From this result, it was found that the transfer nip width needs to be reduced to about 8 mm in the case of 55K paper, and the transfer nip width to about 6 mm in the thin paper of 45K paper or less.
FIG. 3 is a circuit configuration diagram of the image forming apparatus showing an embodiment of the present invention. In FIG. 3, the main control unit 30 has a CPU 31, ROM 32, RAM 33, input circuit 34, motor driver 35, and input / output device 36, and is connected with a pressure sensor 37 and an operation panel 39 as paper type detecting means, and further transferred. The contact cam 11 is connected to a stepping motor 38 that rotates the contact / separation cam 11. The pressure sensor 37 is provided on the pair of conveyance rollers upstream of the transfer nip 7 in the transfer material conveyance direction, and is disposed at the end of the registration roller in this example, and the thickness of the transfer material when the transfer material passes through the registration roller 10. This is detected by pressure.

  FIG. 4 is a diagram showing the relationship between the detected value of the pressure sensor 37 provided on the registration roller 10 and the thickness of the transfer material. If the detected pressure value input to the CPU 31 is approximately 0.5 N / m, it is classified as thin paper. If it is 0.6K / m, it is 65K paper classified as general plain paper, and if it is 0.55N / m, it is judged as 55K paper which is intermediate between thin paper and plain paper.

  When the CPU 31 determines that the transfer material is a thin transfer material by the pressure sensor 37 based on the pressure detection signal input from the pressure sensor 37 via the input circuit 34 during the normal operation of the image forming apparatus (for example, during paper passing), the detected pressure is When the value is smaller than a predetermined value, for example, 0.5 N / m, the angle of the transfer contact / separation cam 11 connected to the stepping motor 38 is controlled by inputting a predetermined signal to the stepping motor 38 via the motor driver 35. Then, the amount of movement of the transfer belt 3 toward the photosensitive drum 1 is changed, and the transfer nip width is changed to 6 mm.

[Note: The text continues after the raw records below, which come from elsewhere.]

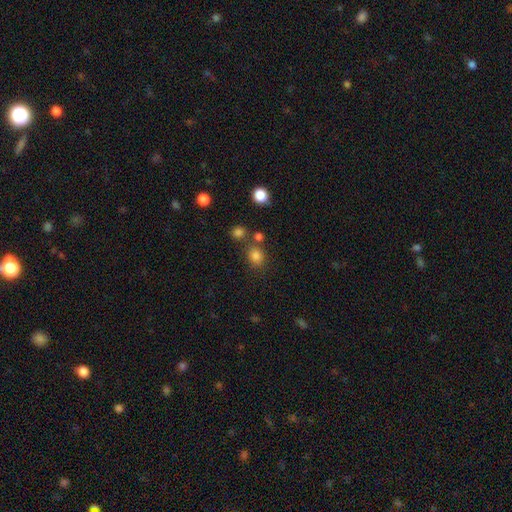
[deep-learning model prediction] A smooth galaxy with no disk features (81%) that is round (70%). Merging: none (71%).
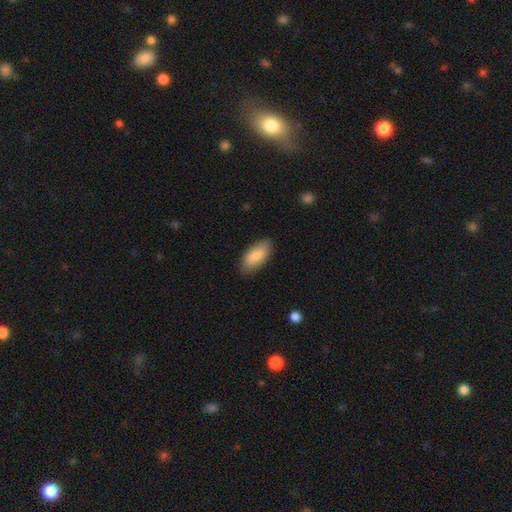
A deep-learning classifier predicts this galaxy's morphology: smooth 84%, featured or disk 10%, star or artifact 6%. Down the decision tree: how rounded — in between (91%); merging — none (85%).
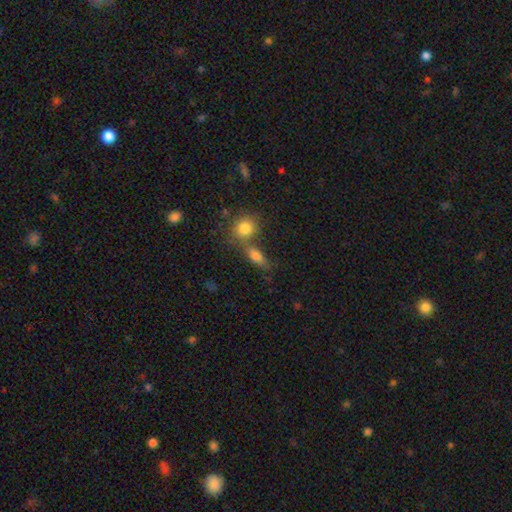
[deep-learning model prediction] Smooth or featured?
  - smooth: 72% *
  - featured or disk: 17%
  - star or artifact: 11%
How rounded?
  - in between: 62% *
  - cigar-shaped: 23%
  - round: 15%
Merging?
  - none: 49% *
  - merger: 35%
  - minor disturbance: 11%
  - major disturbance: 5%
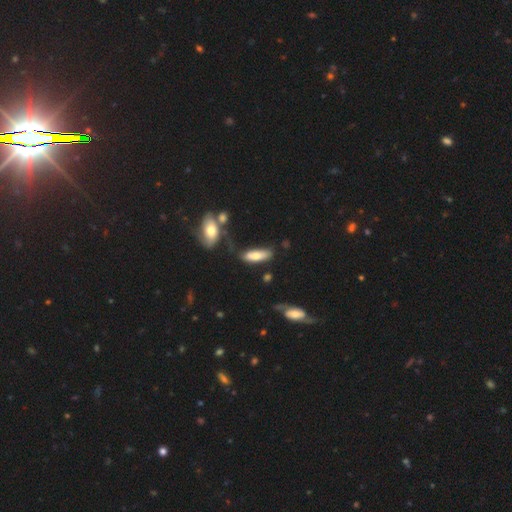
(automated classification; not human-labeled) A smooth galaxy with no disk features (71%) that is in between round and cigar-shaped (59%).

Vote fractions:
- Smooth or featured? smooth: 71% / featured or disk: 22% / star or artifact: 7%
- How rounded? in between: 59% / cigar-shaped: 39% / round: 2%
- Merging? none: 51% / minor disturbance: 25% / merger: 12% / major disturbance: 12%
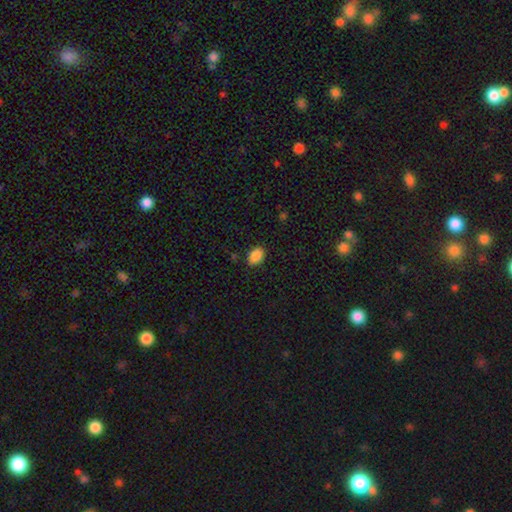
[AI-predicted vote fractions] Q: Smooth or featured?
A: smooth (88%); runner-up: star or artifact (8%)
Q: How rounded?
A: in between (83%); runner-up: round (16%)
Q: Merging?
A: none (88%); runner-up: minor disturbance (9%)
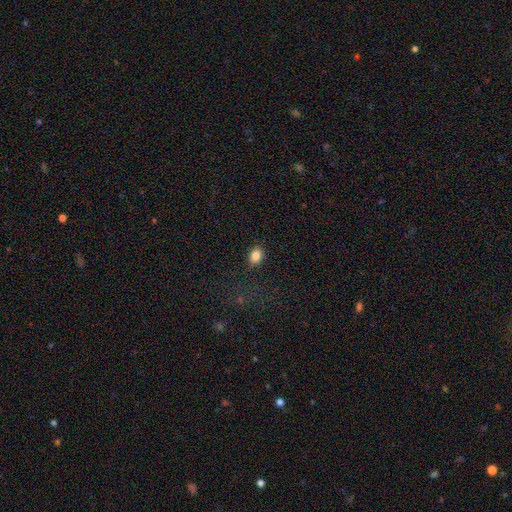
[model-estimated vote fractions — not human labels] smooth-or-featured: smooth: 84% | star or artifact: 10% | featured or disk: 5%
  how-rounded: in between: 59% | round: 40% | cigar-shaped: 1%
  merging: none: 87% | minor disturbance: 9% | major disturbance: 3% | merger: 1%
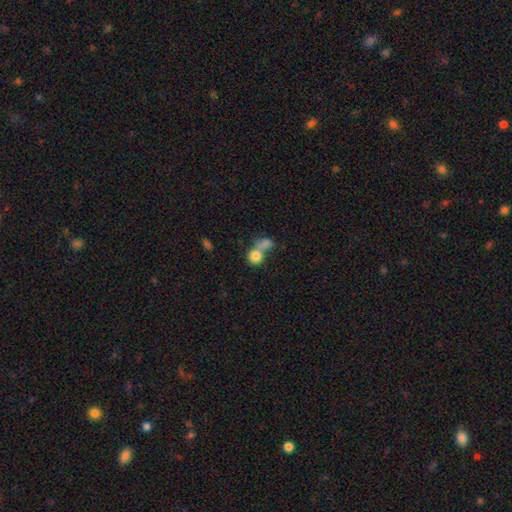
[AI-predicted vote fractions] smooth-or-featured: smooth: 80% | featured or disk: 11% | star or artifact: 9%
  how-rounded: round: 79% | in between: 20% | cigar-shaped: 1%
  merging: merger: 57% | none: 29% | minor disturbance: 7% | major disturbance: 6%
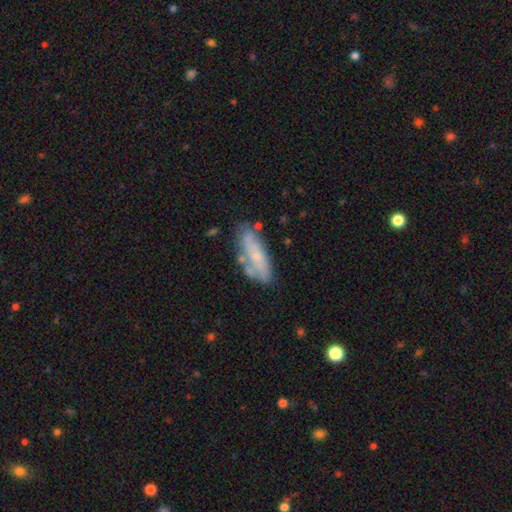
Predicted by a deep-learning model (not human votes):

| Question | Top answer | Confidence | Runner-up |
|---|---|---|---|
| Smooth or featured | featured or disk | 49% | smooth (43%) |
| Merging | none | 64% | minor disturbance (21%) |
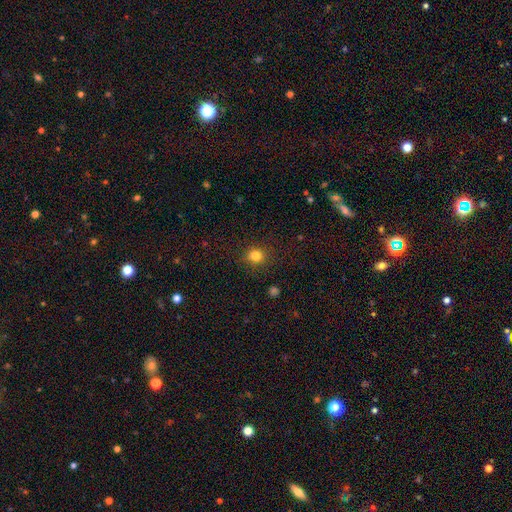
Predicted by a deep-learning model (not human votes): Smooth or featured? smooth (82%)
How rounded? round (86%)
Merging? none (87%)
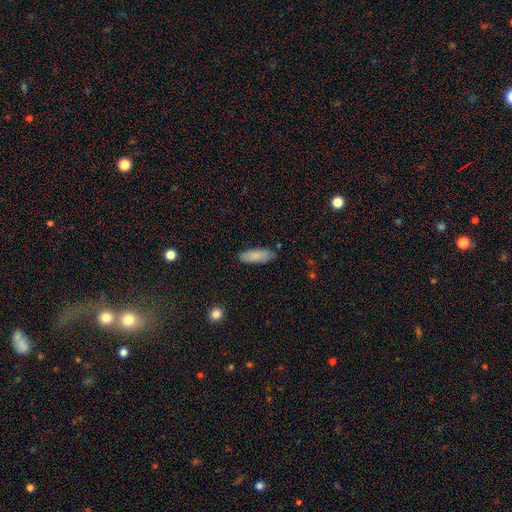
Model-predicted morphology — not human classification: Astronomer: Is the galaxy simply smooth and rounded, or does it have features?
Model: smooth — 86%.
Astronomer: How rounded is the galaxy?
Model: in between — 64%.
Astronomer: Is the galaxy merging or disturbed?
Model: none — 84%.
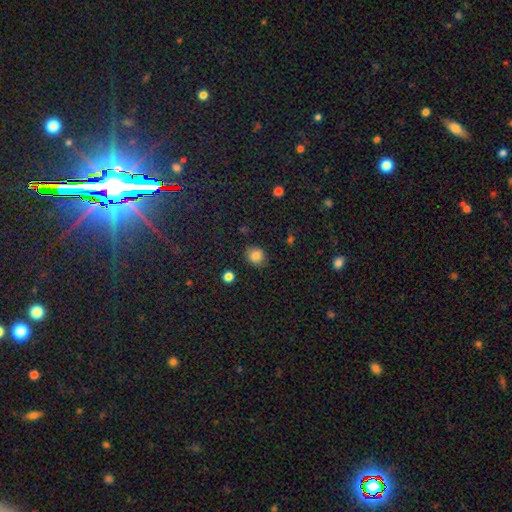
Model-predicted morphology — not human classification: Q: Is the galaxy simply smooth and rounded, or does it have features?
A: smooth — 84%.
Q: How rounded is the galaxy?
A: round — 73%.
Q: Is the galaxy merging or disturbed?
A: none — 82%.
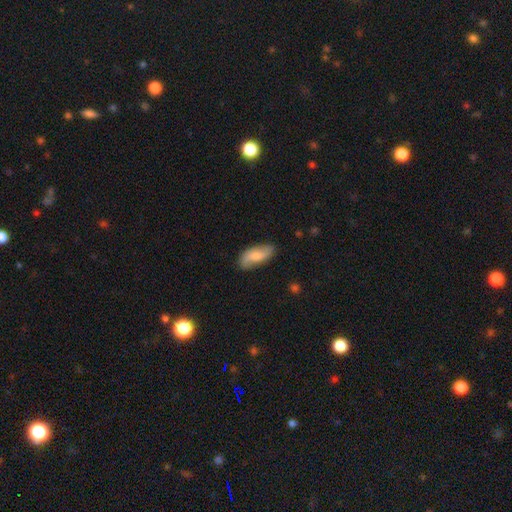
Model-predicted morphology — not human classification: type=smooth (55%); roundness=in between (83%); merging=none (77%).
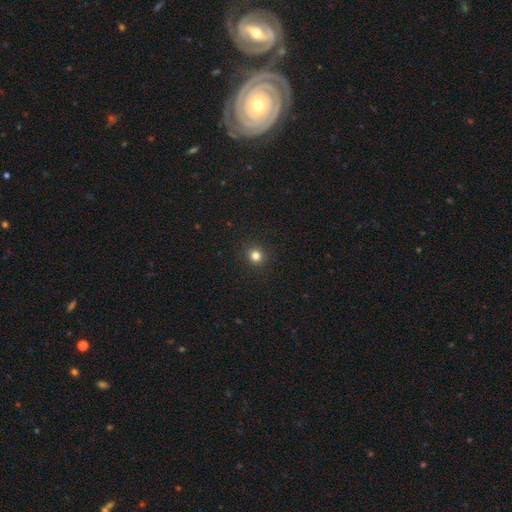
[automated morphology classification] This appears to be a smooth galaxy with no disk features (81%) that is round (93%). Merging: none (92%).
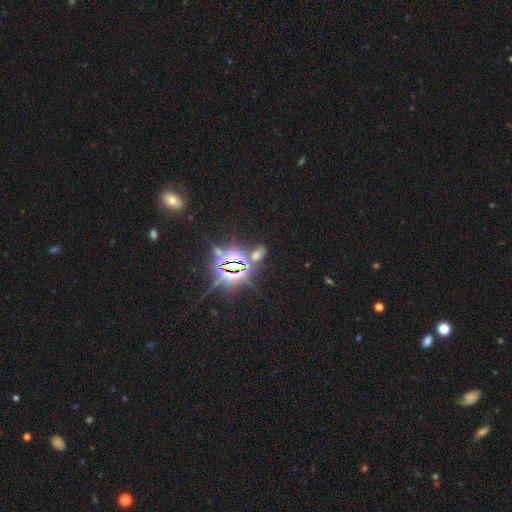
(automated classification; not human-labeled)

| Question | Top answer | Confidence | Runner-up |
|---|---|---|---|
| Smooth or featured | star or artifact | 75% | smooth (15%) |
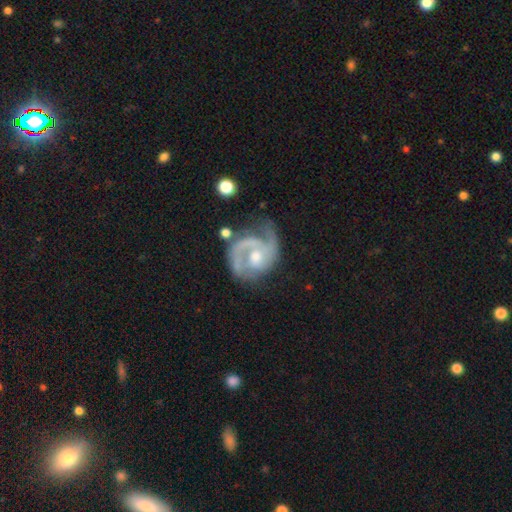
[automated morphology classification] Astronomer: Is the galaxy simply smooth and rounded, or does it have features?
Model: featured or disk — 89%.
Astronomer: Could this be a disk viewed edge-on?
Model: no — 98%.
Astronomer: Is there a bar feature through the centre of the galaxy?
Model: no — 59% (runner-up: weak, 34%).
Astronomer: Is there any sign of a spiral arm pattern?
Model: yes — 97%.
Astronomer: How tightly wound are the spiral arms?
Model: medium — 50% (runner-up: tight, 34%).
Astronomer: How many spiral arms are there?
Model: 2 — 76%.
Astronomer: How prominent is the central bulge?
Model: moderate — 58%.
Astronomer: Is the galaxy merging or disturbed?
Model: none — 56%.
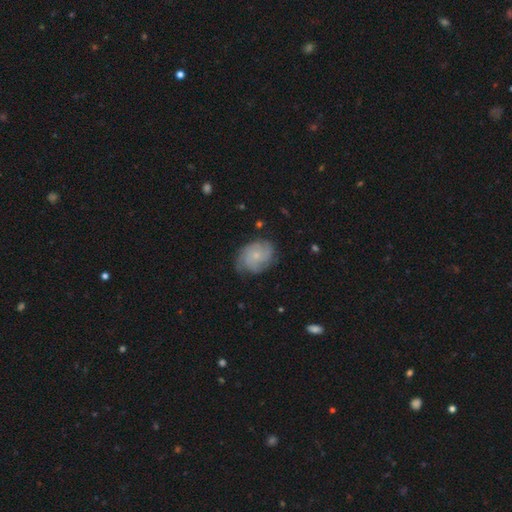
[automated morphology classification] featured or disk 62%, smooth 31%, star or artifact 7%. Down the decision tree: edge-on disk — no (97%); bar — no (81%); spiral arms — yes (89%); spiral arm count — can't tell (38%); spiral winding — tight (54%); bulge size — small (75%); merging — none (68%).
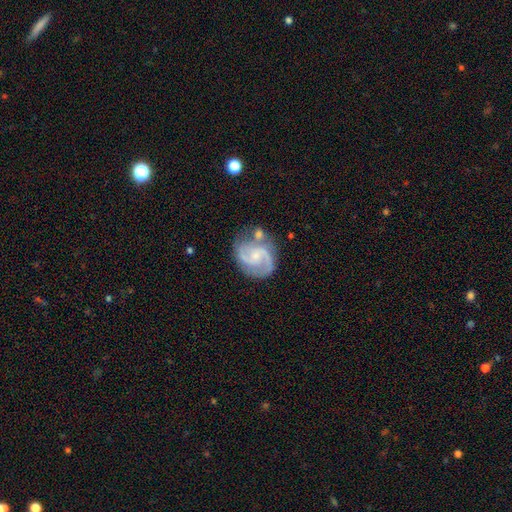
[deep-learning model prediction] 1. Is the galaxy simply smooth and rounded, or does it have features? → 88% featured or disk, 7% smooth, 5% star or artifact.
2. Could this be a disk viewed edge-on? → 98% no, 2% yes.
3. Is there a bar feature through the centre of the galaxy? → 51% no, 41% weak, 8% strong.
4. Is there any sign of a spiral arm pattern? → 97% yes, 3% no.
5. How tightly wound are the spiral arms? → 59% medium, 21% tight, 20% loose.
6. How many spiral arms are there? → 89% 2, 4% 3, 3% can't tell, 2% 1, 1% 4, 1% more than 4.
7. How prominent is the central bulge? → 64% small, 22% moderate, 11% none, 2% large, 1% dominant.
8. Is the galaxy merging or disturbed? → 64% none, 18% minor disturbance, 12% merger, 7% major disturbance.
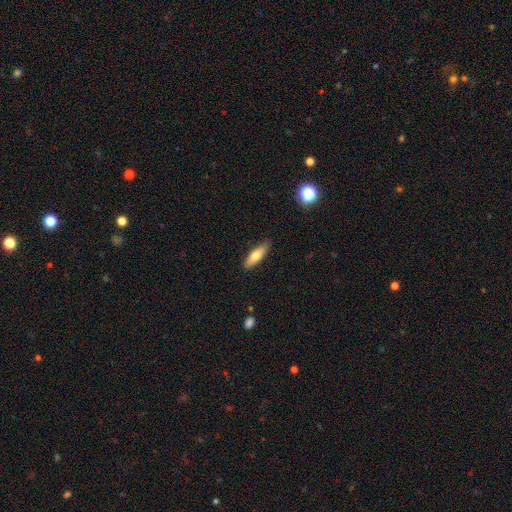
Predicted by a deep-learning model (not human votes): This appears to be a smooth galaxy with no disk features (68%) that is cigar-shaped (56%). Merging: none (86%).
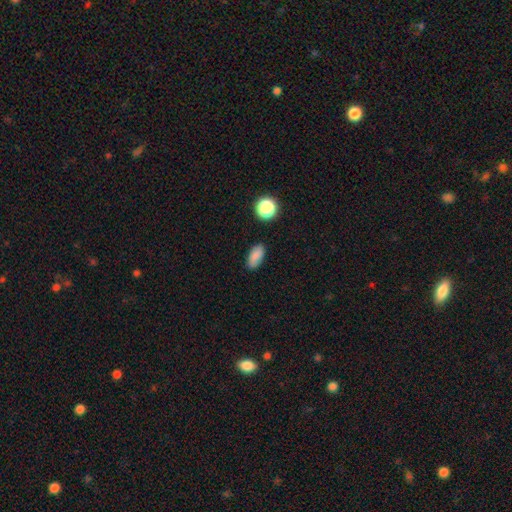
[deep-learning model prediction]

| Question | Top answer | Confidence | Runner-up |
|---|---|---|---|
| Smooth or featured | smooth | 82% | star or artifact (10%) |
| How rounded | in between | 88% | round (6%) |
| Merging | none | 83% | minor disturbance (12%) |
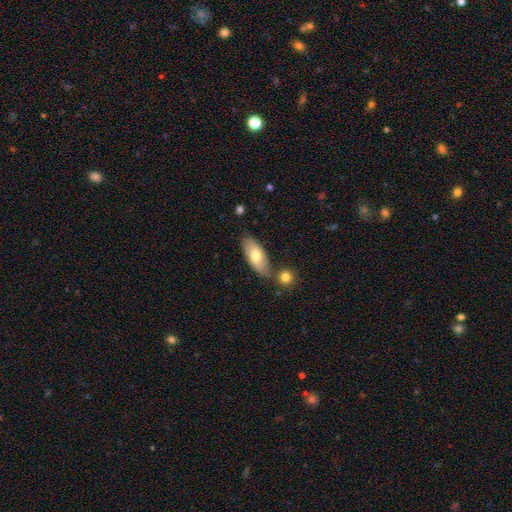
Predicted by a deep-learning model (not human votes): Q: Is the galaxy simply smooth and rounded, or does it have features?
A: smooth — 68%.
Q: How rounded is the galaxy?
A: in between — 83%.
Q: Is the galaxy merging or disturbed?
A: none — 66%.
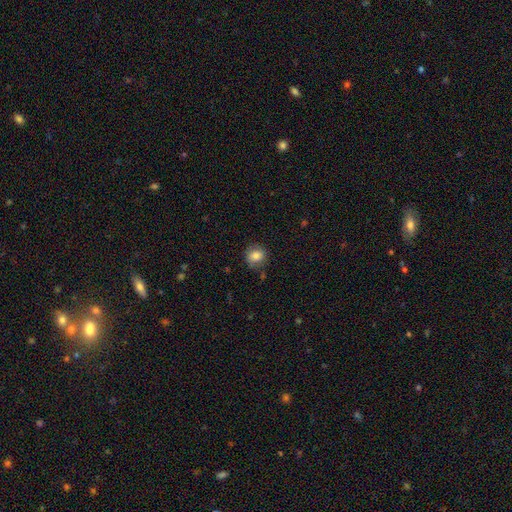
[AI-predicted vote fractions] Smooth or featured? Predicted: smooth (p=0.82). How rounded? Predicted: round (p=0.82). Merging? Predicted: none (p=0.82).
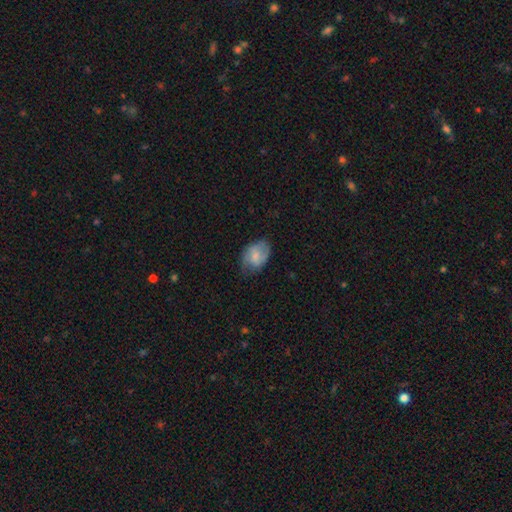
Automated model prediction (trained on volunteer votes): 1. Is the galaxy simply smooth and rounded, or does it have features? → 62% smooth, 31% featured or disk, 7% star or artifact.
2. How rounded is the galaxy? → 78% in between, 20% round, 1% cigar-shaped.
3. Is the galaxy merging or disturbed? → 62% none, 28% minor disturbance, 9% major disturbance, 1% merger.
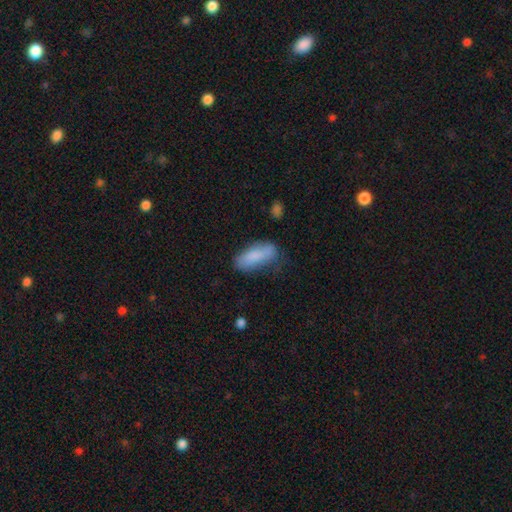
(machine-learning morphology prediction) Smooth or featured? smooth (81%)
How rounded? in between (72%)
Merging? none (55%)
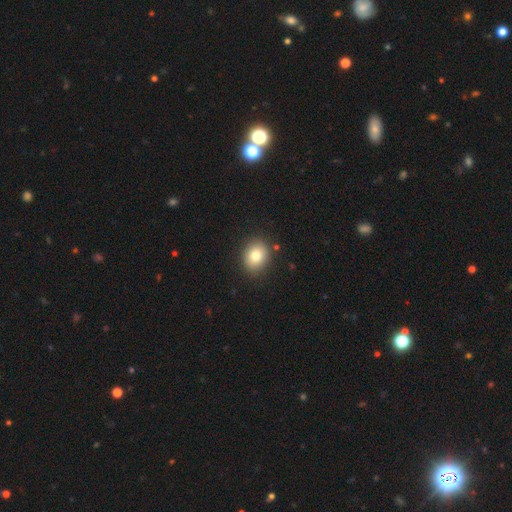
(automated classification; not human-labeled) Overall: smooth (81%). How rounded: round (59%; in between 41%). Merging: none (87%).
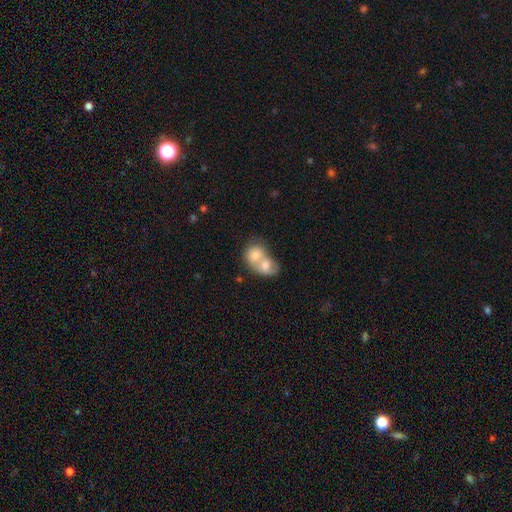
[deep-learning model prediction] Smooth or featured: smooth — 71% (featured or disk — 22%)
How rounded: in between — 51% (round — 48%)
Merging: merger — 80% (none — 13%)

By controlling the transfer process in this way, good separation was obtained even on thin paper of 45K paper or less.
By the way, in the case of the above example, if the transfer nip width is 6 mm, the separation property is good for all paper types. Therefore, the transfer nip width may be fixed at 6 mm, and this need not be changed. It seems to be. However, if the transfer nip width is narrow, the area where the transfer material comes into contact with the photosensitive drum 1 is small and the transfer rate is lowered, which adversely affects the image quality.

  Therefore, in the present invention, the transfer nip width is set as large as possible within a range in which the separability is good based on the paper type data. For example, in the above experimental example, the transfer nip width is changed to 10 mm for 65K paper, the transfer nip width to 8 mm for 55K paper, and the transfer nip width for 45K paper to 6 mm.

  The transfer device 2 configured as described above can obtain a good image transfer with little reduction in transfer rate by taking a large transfer nip width in a range in which the separability is good. However, even with such a configuration, on a thin paper of 45K paper or less, a recorded matter with a lowered image quality may occur due to the narrow transfer nip width.

  When the transfer material is wound around the photosensitive drum 1, if the front end is easily separated, the portion of the transfer area where the toner image is transferred thereafter follows the front end and is easily separated. Therefore, the timing for changing the transfer nip width is set to the timing when the leading edge of the transfer material reaches the center of the transfer nip width. For example, when the pressure sensor 37 determines that the transfer material is thin, if the detected pressure is smaller than a predetermined value, for example, 0.5 N / m, a predetermined signal is input to the stepping motor 38 via the motor driver 35. Then, the angle of the transfer contact / separation cam 11 connected to the stepping motor 38 is controlled to change the amount of movement of the transfer belt 3 toward the photosensitive drum 1 so that the leading edge of the transfer material is placed at the center of the transfer nip 7. The transfer nip width is set to 6 mm at the coming timing, and the transfer nip width is changed to 8 mm in the transfer area where the toner is placed thereafter.

  In this way, by setting the timing for changing the transfer nip width to the timing at which the leading end portion of the transfer material comes to the center of the transfer nip 7, transfer that satisfies both separation and transferability can be obtained.

  In the above embodiment, the detected pressure value of the pressure sensor 37 is input to the CPU 31 as the paper type detecting means and the paper type is used as data. However, the value input to the CPU 31 from the operation panel 39 based on the transfer material used by the user. The same effect can be obtained by controlling the nip width by discriminating the paper type.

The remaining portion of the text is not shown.